Saved entries
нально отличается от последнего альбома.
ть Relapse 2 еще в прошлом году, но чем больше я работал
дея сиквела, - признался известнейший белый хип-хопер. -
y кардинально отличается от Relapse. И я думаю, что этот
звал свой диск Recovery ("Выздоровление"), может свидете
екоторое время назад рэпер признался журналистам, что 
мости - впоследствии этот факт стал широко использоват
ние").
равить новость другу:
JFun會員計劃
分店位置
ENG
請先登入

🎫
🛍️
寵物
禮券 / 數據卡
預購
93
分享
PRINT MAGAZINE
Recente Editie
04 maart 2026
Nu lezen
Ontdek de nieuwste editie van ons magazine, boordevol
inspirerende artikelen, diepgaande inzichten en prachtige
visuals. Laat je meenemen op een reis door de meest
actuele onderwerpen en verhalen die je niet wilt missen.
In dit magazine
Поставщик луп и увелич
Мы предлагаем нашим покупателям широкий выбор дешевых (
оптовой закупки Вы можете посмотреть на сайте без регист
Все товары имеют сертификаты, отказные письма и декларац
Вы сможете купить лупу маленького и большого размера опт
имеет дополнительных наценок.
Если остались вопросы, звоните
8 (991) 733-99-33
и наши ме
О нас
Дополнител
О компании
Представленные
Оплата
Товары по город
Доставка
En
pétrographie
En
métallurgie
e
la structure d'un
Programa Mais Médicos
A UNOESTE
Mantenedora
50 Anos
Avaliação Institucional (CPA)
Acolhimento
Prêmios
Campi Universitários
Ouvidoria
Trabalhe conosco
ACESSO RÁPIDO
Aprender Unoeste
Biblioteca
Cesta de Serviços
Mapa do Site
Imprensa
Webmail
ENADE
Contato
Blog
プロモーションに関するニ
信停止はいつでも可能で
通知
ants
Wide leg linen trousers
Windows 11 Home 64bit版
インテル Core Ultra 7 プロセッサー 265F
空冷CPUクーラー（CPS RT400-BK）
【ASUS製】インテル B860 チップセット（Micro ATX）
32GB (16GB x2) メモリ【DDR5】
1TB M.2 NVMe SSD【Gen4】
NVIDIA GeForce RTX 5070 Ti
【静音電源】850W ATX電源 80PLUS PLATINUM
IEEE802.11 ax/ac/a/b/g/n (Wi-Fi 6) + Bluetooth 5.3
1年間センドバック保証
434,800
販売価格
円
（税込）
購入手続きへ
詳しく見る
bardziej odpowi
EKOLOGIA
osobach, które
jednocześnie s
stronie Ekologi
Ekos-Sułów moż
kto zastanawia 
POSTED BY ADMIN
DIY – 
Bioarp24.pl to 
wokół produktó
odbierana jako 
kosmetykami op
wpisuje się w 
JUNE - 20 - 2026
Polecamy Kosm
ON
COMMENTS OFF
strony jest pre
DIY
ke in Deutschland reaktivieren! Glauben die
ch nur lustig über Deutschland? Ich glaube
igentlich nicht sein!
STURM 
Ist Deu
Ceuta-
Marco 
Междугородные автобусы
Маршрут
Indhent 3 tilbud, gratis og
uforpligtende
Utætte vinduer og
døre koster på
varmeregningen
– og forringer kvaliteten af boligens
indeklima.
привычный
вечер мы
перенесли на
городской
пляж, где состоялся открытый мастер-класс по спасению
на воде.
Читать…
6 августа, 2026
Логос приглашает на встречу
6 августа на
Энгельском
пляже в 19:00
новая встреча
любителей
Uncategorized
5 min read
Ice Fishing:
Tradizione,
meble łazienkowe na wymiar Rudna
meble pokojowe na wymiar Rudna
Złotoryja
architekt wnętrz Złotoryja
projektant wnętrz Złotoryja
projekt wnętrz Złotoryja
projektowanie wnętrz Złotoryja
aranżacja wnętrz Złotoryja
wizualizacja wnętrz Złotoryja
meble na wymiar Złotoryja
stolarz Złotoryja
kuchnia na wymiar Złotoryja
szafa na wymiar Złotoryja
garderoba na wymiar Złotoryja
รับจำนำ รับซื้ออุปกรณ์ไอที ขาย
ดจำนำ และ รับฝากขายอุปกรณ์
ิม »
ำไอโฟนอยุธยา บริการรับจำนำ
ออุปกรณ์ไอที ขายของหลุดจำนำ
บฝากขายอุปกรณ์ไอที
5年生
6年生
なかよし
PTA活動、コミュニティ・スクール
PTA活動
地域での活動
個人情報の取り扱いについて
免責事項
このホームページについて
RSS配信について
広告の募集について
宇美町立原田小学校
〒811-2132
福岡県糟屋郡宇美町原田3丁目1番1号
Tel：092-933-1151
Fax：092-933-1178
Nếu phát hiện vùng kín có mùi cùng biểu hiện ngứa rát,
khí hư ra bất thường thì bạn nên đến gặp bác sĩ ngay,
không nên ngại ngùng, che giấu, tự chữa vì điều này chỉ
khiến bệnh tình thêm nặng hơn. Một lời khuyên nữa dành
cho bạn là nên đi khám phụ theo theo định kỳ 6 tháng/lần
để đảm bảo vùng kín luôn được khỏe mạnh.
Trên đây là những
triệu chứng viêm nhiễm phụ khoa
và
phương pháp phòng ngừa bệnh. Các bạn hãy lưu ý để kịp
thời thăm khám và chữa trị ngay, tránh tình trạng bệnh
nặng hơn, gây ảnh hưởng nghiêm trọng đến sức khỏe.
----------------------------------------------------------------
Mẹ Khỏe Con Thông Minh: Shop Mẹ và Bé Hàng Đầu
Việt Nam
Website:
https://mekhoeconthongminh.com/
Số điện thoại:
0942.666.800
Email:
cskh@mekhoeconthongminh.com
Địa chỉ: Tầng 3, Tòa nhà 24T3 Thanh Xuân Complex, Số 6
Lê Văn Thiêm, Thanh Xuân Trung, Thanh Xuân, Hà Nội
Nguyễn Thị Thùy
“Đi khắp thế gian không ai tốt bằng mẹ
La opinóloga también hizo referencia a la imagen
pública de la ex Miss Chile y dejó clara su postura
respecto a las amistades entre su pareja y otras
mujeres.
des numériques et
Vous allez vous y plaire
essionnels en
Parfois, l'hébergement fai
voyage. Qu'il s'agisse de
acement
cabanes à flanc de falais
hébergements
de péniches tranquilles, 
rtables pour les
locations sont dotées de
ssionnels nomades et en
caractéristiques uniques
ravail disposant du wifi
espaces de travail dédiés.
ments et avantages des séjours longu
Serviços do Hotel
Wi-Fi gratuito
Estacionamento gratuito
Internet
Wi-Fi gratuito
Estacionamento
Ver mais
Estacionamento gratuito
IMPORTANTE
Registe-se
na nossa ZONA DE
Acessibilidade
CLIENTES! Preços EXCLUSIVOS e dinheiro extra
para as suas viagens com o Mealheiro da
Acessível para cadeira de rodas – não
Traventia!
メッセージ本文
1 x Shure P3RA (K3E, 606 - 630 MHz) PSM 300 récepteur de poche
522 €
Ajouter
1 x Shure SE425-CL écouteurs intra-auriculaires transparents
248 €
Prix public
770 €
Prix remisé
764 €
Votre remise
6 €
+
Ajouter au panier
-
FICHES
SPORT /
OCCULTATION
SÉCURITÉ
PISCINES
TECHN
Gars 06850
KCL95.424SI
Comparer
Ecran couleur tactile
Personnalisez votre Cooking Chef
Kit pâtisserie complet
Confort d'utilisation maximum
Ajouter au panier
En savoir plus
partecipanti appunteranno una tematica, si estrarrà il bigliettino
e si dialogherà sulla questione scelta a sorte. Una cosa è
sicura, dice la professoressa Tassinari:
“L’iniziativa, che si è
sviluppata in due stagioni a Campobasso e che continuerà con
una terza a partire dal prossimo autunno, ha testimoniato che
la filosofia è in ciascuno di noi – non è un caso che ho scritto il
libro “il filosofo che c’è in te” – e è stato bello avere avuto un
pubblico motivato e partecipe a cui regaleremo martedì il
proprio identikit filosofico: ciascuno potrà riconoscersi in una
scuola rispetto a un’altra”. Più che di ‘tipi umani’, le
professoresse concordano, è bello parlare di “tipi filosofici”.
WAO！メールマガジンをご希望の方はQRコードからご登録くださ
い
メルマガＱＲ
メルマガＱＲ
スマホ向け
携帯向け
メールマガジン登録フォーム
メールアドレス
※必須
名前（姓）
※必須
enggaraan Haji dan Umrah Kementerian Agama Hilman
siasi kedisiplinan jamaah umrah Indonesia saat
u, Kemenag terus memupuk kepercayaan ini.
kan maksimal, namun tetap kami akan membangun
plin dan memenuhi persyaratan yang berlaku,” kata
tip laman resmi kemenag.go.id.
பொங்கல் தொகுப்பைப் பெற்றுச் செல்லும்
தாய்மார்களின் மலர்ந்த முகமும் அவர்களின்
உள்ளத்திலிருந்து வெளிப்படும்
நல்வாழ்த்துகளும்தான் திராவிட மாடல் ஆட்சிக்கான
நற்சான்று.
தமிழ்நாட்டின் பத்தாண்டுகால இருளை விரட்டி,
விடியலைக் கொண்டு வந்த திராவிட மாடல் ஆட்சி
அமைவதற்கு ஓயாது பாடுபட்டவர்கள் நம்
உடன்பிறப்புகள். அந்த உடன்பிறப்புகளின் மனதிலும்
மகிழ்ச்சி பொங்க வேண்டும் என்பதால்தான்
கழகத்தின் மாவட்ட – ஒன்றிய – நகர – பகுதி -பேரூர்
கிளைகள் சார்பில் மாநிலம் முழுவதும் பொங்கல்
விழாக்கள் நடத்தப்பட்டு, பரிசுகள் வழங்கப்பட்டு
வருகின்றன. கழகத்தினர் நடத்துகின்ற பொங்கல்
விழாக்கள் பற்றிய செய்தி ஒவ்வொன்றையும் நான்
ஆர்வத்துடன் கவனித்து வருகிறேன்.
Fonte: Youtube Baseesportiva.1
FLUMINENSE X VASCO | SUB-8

• _What the task asks_: Pick out every line of the listing above that contains the string "Shure", and copy each one in full. Case counts.

• _Task output_:
1 x Shure P3RA (K3E, 606 - 630 MHz) PSM 300 récepteur de poche
1 x Shure SE425-CL écouteurs intra-auriculaires transparents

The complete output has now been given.